Однако методология у критика выработалась, видимо, на всю жизнь одна. Оценки меняются, приемы остаются. Так, в статье начала 70-х годов, обвиняя критика, «посмевшего» сделать Ю. Бондареву замечания по «Горячему снегу», Ю. Идашкин (тогда уже вызревала, видимо, идея «нового» отношения к писателю) писал: «скорее намеками, чем открытым текстом высказанная концепция». Почти теми же словами защищает Ю. Идашкин Ю. Бондарева от И. Дедкова сегодня: «Игорь Дедков на первых двух-трех страницах своей статьи рассыпал немало намеков. Прежде чем и для того, чтобы двигаться дальше, нам необходимо о некоторых из них поговорить откровенно, ничего не упрятывая в подтекст».

Остановимся на статьях И. Дедкова и Ю. Идашкина — и на возникших вокруг них спорах — немножко подробнее.

Итак, в одном из номеров «Вопросов литературы» (1986, № 7) были напечатаны две статьи по поводу романа «Игра». И. Дедков показал, что в романе сложился «мир, вознесенный над народной жизнью, мир со своей иерархией, своей этикой, узкий, замкнутый, пытающийся вместить в наиболее общих чертах жизнь людей современного искусства», показал, что герой, стоящий как бы «перед зеркалом» и любующийся собой (а в замысле автора — положительный!), не убеждает в своей «положительности».
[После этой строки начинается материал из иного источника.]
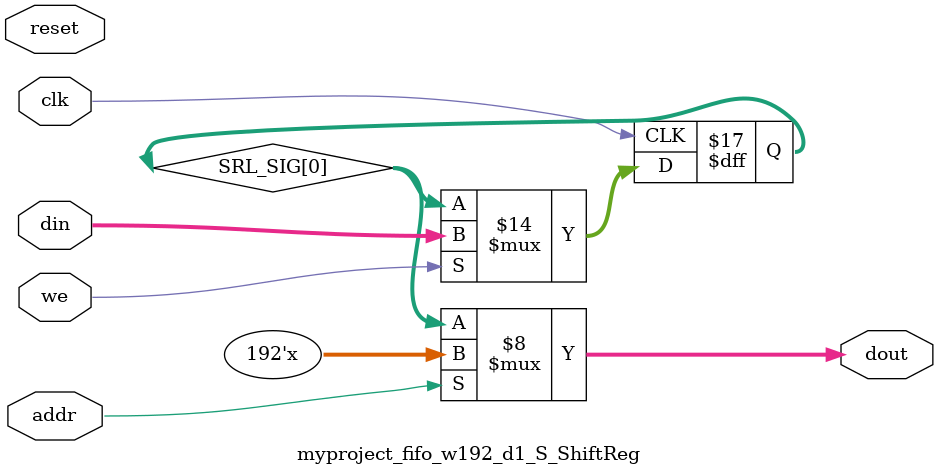
<source format=v>

`timescale 1 ns / 1 ps


module myproject_fifo_w192_d1_S
#(parameter
    MEM_STYLE   = "shiftReg",
    DATA_WIDTH  = 192,
    ADDR_WIDTH  = 1,
    DEPTH       = 1)
(
    // system signal
    input  wire                  clk,
    input  wire                  reset,

    // write
    output wire                  if_full_n,
    input  wire                  if_write_ce,
    input  wire                  if_write,
    input  wire [DATA_WIDTH-1:0] if_din,
    
    // read 
    output wire [ADDR_WIDTH:0]   if_num_data_valid, // for FRP
    output wire [ADDR_WIDTH:0]   if_fifo_cap,       // for FRP
    output wire                  if_empty_n,
    input  wire                  if_read_ce,
    input  wire                  if_read,
    output wire [DATA_WIDTH-1:0] if_dout
);
//------------------------Parameter----------------------

//------------------------Local signal-------------------
    wire [ADDR_WIDTH-1:0]     addr;
    wire                      push;
    wire                      pop;
    reg signed [ADDR_WIDTH:0] mOutPtr;
    reg                       empty_n = 1'b0;
    reg                       full_n  = 1'b1;
    // with almost full?  no 
    // has output register?  no 
//------------------------Instantiation------------------
    myproject_fifo_w192_d1_S_ShiftReg 
    #(  .DATA_WIDTH (DATA_WIDTH),
        .ADDR_WIDTH (ADDR_WIDTH),
        .DEPTH      (DEPTH))
    U_myproject_fifo_w192_d1_S_ShiftReg (
        .clk        (clk),
        .reset      (reset),
        .we         (push),
        .addr       (addr),
        .din        (if_din),
        .dout       (if_dout)
    );
//------------------------Task and function--------------

//------------------------Body---------------------------
    // has num_data_valid ? 
    assign if_num_data_valid = mOutPtr + 1'b1; // yes
    assign if_fifo_cap = DEPTH; // yes  

    // has almost full ? 
    assign if_full_n  = full_n; //no 
    assign push       = full_n & if_write_ce & if_write;

    // has output register? 
    assign if_empty_n = empty_n;  // no
    assign pop        = empty_n & if_read_ce & if_read; // no 

    assign addr       = mOutPtr[ADDR_WIDTH] == 1'b0 ? mOutPtr[ADDR_WIDTH-1:0] : {ADDR_WIDTH{1'b0}};

    // mOutPtr
    always @(posedge clk) begin
        if (reset == 1'b1)
            mOutPtr <= {ADDR_WIDTH+1{1'b1}};
        else if (push & ~pop)
            mOutPtr <= mOutPtr + 1'b1;
        else if (~push & pop)
            mOutPtr <= mOutPtr - 1'b1;
    end

    // full_n
    always @(posedge clk) begin
        if (reset == 1'b1)
            full_n <= 1'b1;
        else if (push & ~pop) begin
            if (mOutPtr == DEPTH - 2)
                full_n <= 1'b0;
        end
        else if (~push & pop)
            full_n <= 1'b1;
    end

    // almost_full_n 

    // empty_n
    always @(posedge clk) begin
        if (reset == 1'b1)
            empty_n <= 1'b0;
        else if (push & ~pop)
            empty_n <= 1'b1;
        else if (~push & pop) begin
            if (mOutPtr == 0)
                empty_n <= 1'b0;
        end
    end
 
    // num_data_valid 

    // dout_vld 

endmodule  


module myproject_fifo_w192_d1_S_ShiftReg
#(parameter
    DATA_WIDTH  = 192,
    ADDR_WIDTH  = 1,
    DEPTH       = 1)
(
    input  wire                  clk,
    input  wire                  reset,
    input  wire                  we,
    input  wire [ADDR_WIDTH-1:0] addr,
    input  wire [DATA_WIDTH-1:0] din,
    //output register? 
    output wire [DATA_WIDTH-1:0] dout // no 
);

    reg [DATA_WIDTH-1:0] SRL_SIG [0:DEPTH-1];
    integer i;

    always @ (posedge clk) begin
        if (we) begin
            for (i=0; i<DEPTH-1; i=i+1)
                SRL_SIG[i+1] <= SRL_SIG[i];
            SRL_SIG[0] <= din;
        end
    end

    //read from SRL, output register? 
    assign dout = SRL_SIG[addr];// no 

endmodule

</source>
Ю. Идашкин стоит на противоположной точке зрения и обвиняет И. Дедкова не только в «мелких придирках» и «раздражительности», но и «абстрагировании» от «социально-нравственных источников, питавших и замысел, и основное содержание произведения». Не знаю, как можно отделять «основное» содержание от «неосновного» (открытие сие принадлежит Ю. Идашкину), но, в отличие от И. Дедкова, скрупулезнейшим образом проанализировавшего характер, мысли и поступки Крымова, его оппонент идет как раз не по магистральному пути, пытаясь реабилитировать героя методом адвокатской защиты — во что бы то ни стало добиться оправдания! Привлечены для этого крупные силы, включая выступления государственных деятелей, не имеющие к Крымову ровным счетом никакого отношения.